Here's what we learned at B2B Online Chicago

Summary
If there's one lesson that stood out at this year's B2B Online conference in Chicago, it's that technology is no longer the story — content is.
Specifically, content that is deeply personalized, genuinely useful, and built around how today's buyers actually make decisions, not how we wish they did. With this context as a starting point, let's dive into everything else we learned at B2B Online Chicago 2026.
The Buyer Has Already Done Their Homework
One consistent theme across presentations was how much of the purchase journey happens before a buyer ever speaks to a sales rep. Across multiple sessions, speakers cited estimates that between 75% and 90% of a buyer's research (including visits to vendor websites) is done entirely independently.
Even more striking: an estimated 77% of that research is now conducted using AI tools rather than traditional search engines. It's not hard to understand why. According to Gartner, 77% of B2B buyers describe their most recent purchase experience as difficult, largely due to information overload. AI tools help buyers cut through the noise by synthesizing content from multiple vendors into clear, comparable summaries. Gartner data also reveals that 75% of B2B buyers prefer a rep-free sales experience, a statistic that should prompt every marketer to take their digital content strategy far more seriously.
The Content Challenge
At B2B Online Chicago, Apply addressed one of the most pressing questions facing B2B marketers today: who is actually going to create all of this content?
Personalization and experimentation are proven drivers of engagement, but they come with a real cost: producing countless variations of homepages, product sheets, and use case documents. Apply demonstrated how AI-powered platforms can automate much of this creation process, an approach that resonated strongly with the audience.
The reality is that generic, one-size-fits-all content no longer cuts it. B2B vendors across industries are beginning to use AI to rewrite and reframe their existing content for distinct audiences. One compelling example: transforming a technically dense, research-oriented piece into a focused narrative aimed at procurement teams.
This reflects a larger shift that was alluded to repeatedly throughout the event — the move away from being a product information company toward becoming a provider of guided selling experiences that speak meaningfully to a wide range of stakeholders.
A key part of making this happen is removing friction during the buying journey.

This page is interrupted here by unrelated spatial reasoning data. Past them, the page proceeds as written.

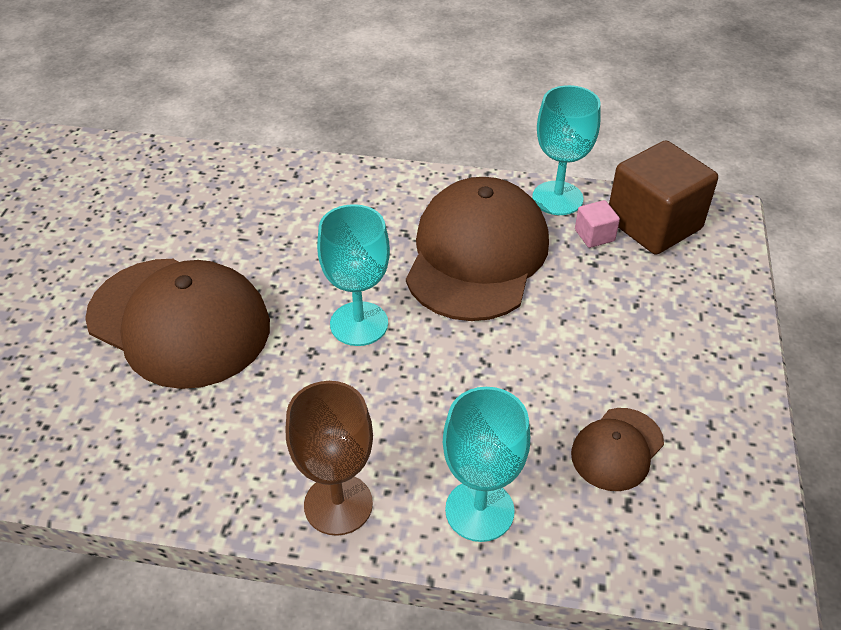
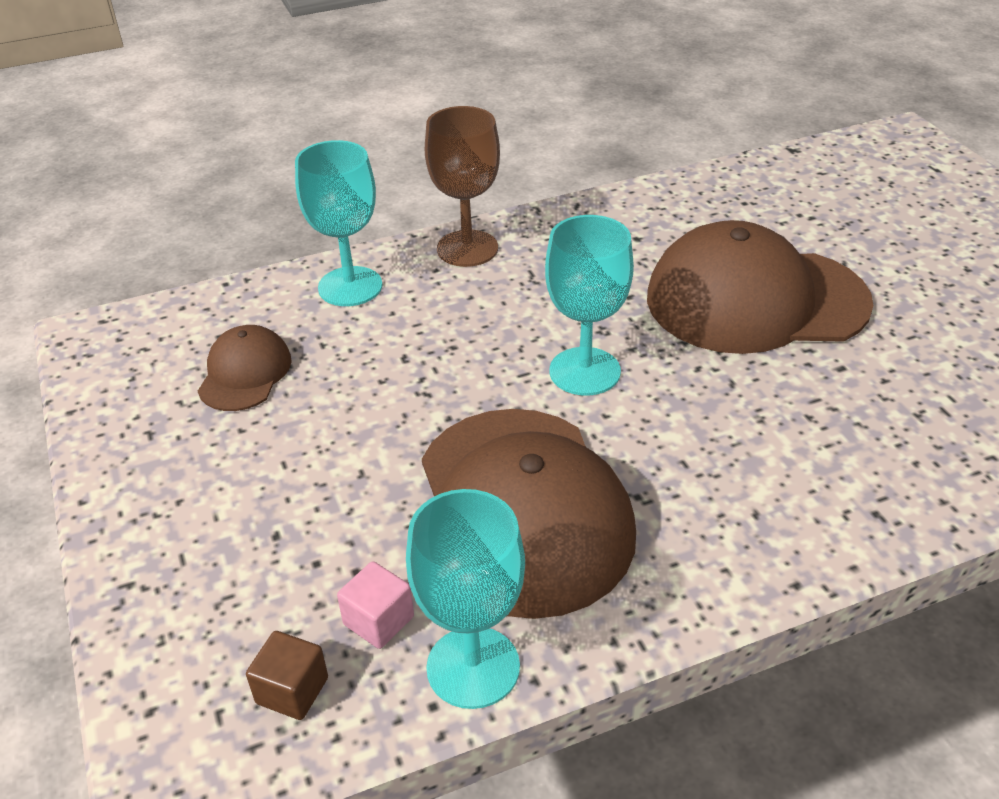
camera: 150 degrees right, 5 degrees down
(653, 224) = (292, 690): brown cube -> brown cube, size x0.44

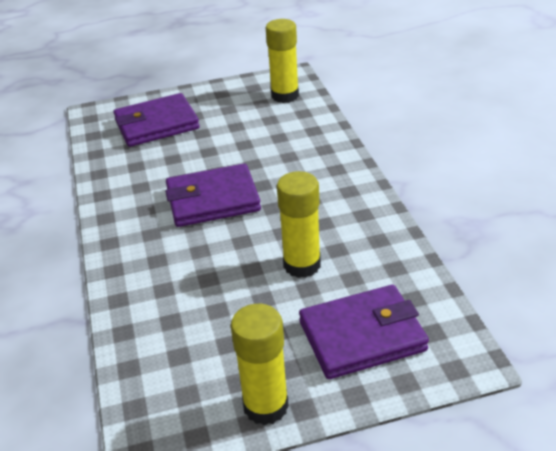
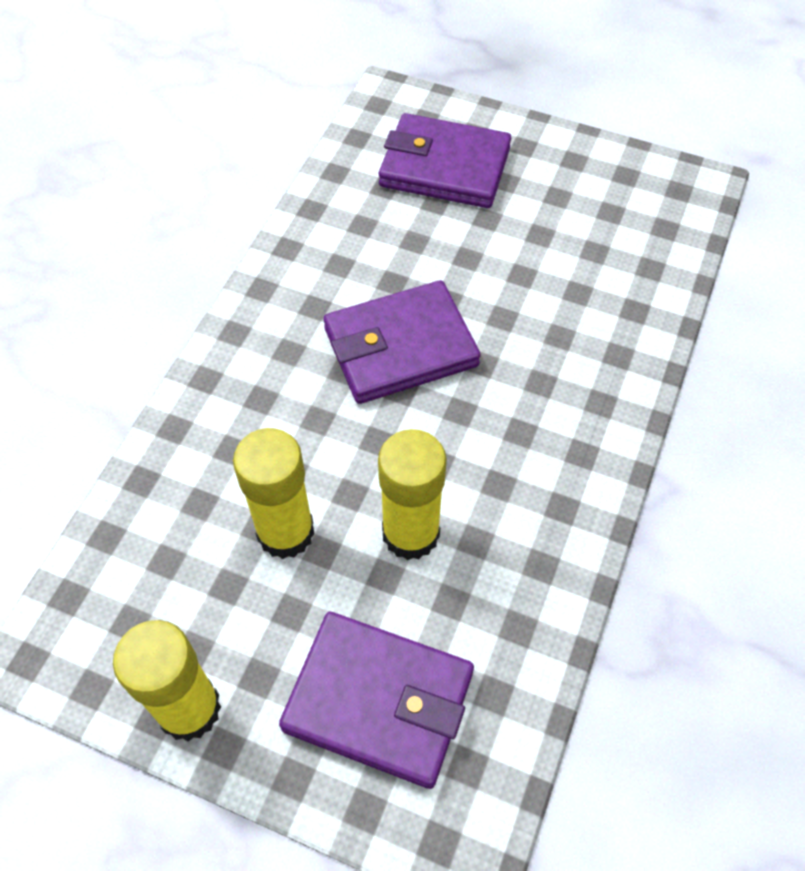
camera: 35 degrees right, 20 degrees up
(213, 200) = (400, 347): purple wallet -> purple wallet turned 45 degrees counterclockwise
(285, 95) = (654, 218): yellow glue stick -> yellow glue stick (285, 532)

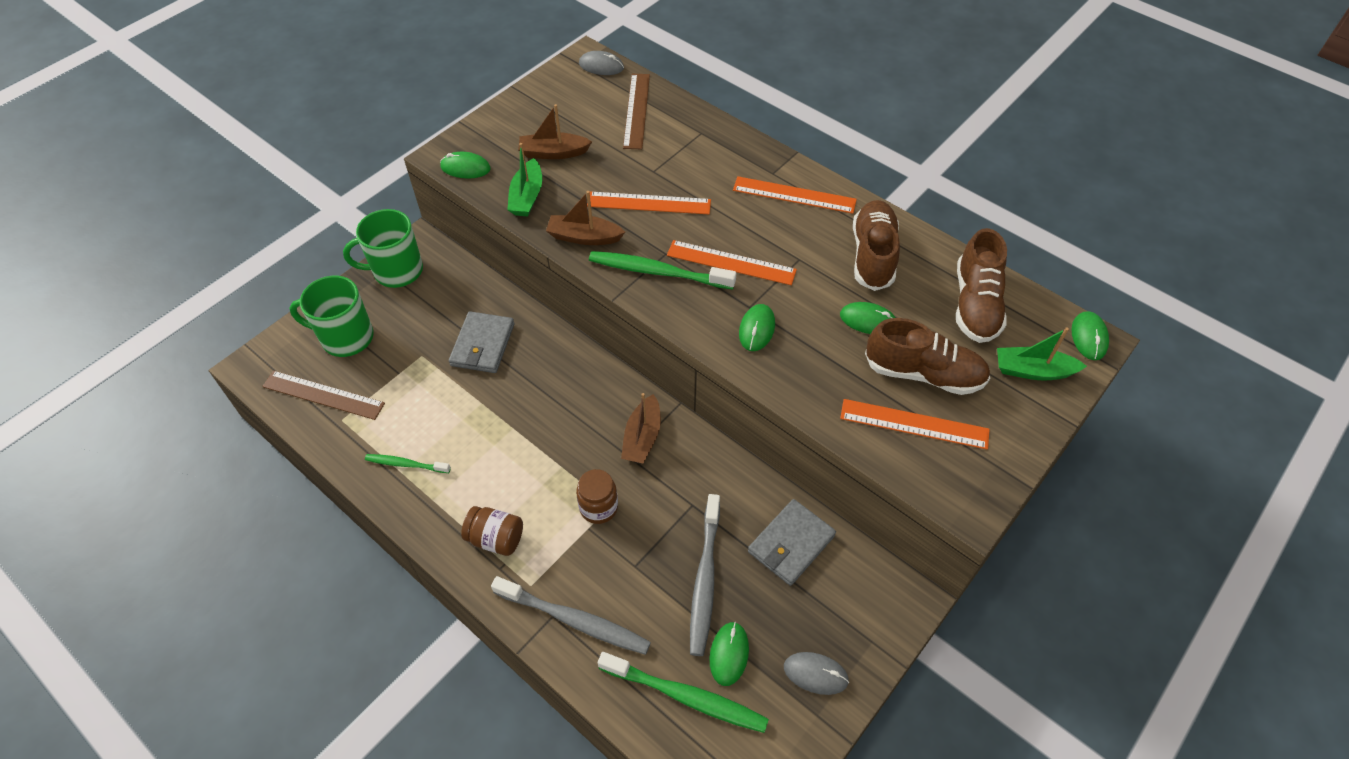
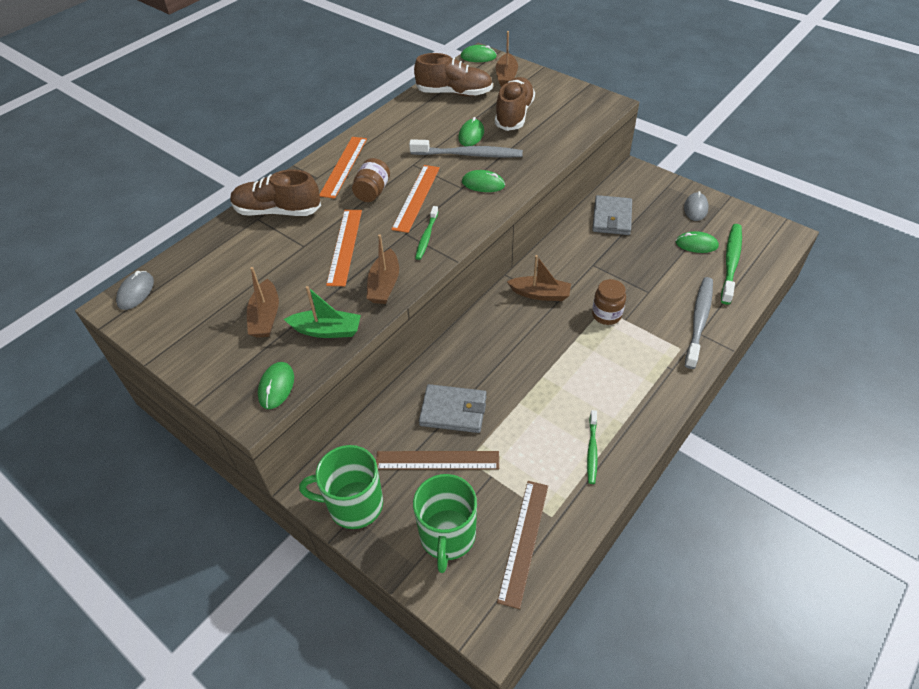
camera: 90 degrees left, 5 degrees down
(396, 271) = (354, 505): green mug -> green mug turned 105 degrees clockwise
(496, 538) = (648, 374): brown jar -> brown jar (372, 192)
(636, 110) = (215, 261): brown ruler -> brown ruler (437, 460)
(658, 272) = (426, 236): green toothbrush -> green toothbrush, size x0.57
(705, 579) = (648, 256): grey toothbrush -> grey toothbrush (468, 154)
(791, 544) = (612, 218): grey wallet -> grey wallet turned 60 degrees clockwise
(872, 255) = (410, 131): brown shoe -> brown shoe (277, 211)
(914, 424) = (554, 120): orange ruler -> none
(1033, 371) = (506, 76): green boat -> brown boat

Donna Bedford, Global Senior Executive Officer of Strategy and Operations Lead at Lenovo, delivered one of the conference's most memorable lines when she told the audience to "break down the gates." Her point was straightforward: hiding content behind registration forms and login portals doesn't serve the modern buyer. In a world where AI tools are doing much of the research heavy lifting, freely accessible information is a competitive necessity.


B2B Has a Lot to Learn from Influencer Marketing
Here's a stat that may surprise you: 80% of B2B buyers consume influencer content. Bedford was quick to clarify that it isn't about chasing celebrity endorsements. The real opportunity lies in working with small, highly trusted figures in specific industries who are credible with audiences and come at a lower cost than larger creators.
Lenovo has leaned into what Bedford called "buyertainment" or content featuring real people using products in everyday contexts. One example was tapping into the cultural trend of "van life" to naturally showcase Lenovo’s batteries and laptops in use. The result feels honest rather than polished. This example shows how earned media (content that spreads organically) has effectively become the new PR.
Rethinking How We Measure Success
Bedford and several other speakers were candid about how measurement remains one of marketing's most persistent pain points. Attribution is harder than ever to accomplish in a fragmented media landscape, and optimizing for last-click attribution is increasingly challenging.
The reality is that buyers enter a research mindset long before they're ready to make a purchase — and as Bedford put it, shopping happens across periods of time, not at a single, trackable moment. Marketers who cling to traditional attribution models risk misreading where their impact is actually being made.
The Generational Factor
One nuance worth noting is that younger buyers are more skeptical of AI-generated marketing content than their older counterparts. Authenticity isn't just a nice brand value; it's a trust signal that directly influences whether a younger audience engages or keeps scrolling.
This makes community building more important than ever. Brands that invest proactively in cultivating relationships rather than scrambling to activate them when a campaign needs a boost will be far better positioned to connect with younger buyers.
The Bottom Line
From what we experienced at B2B Online Chicago, B2B marketers have a lot to learn from B2C. The wall between the two disciplines is coming down, and the brands that build content strategies that reflect how buyers actually behave will gain a real and lasting advantage.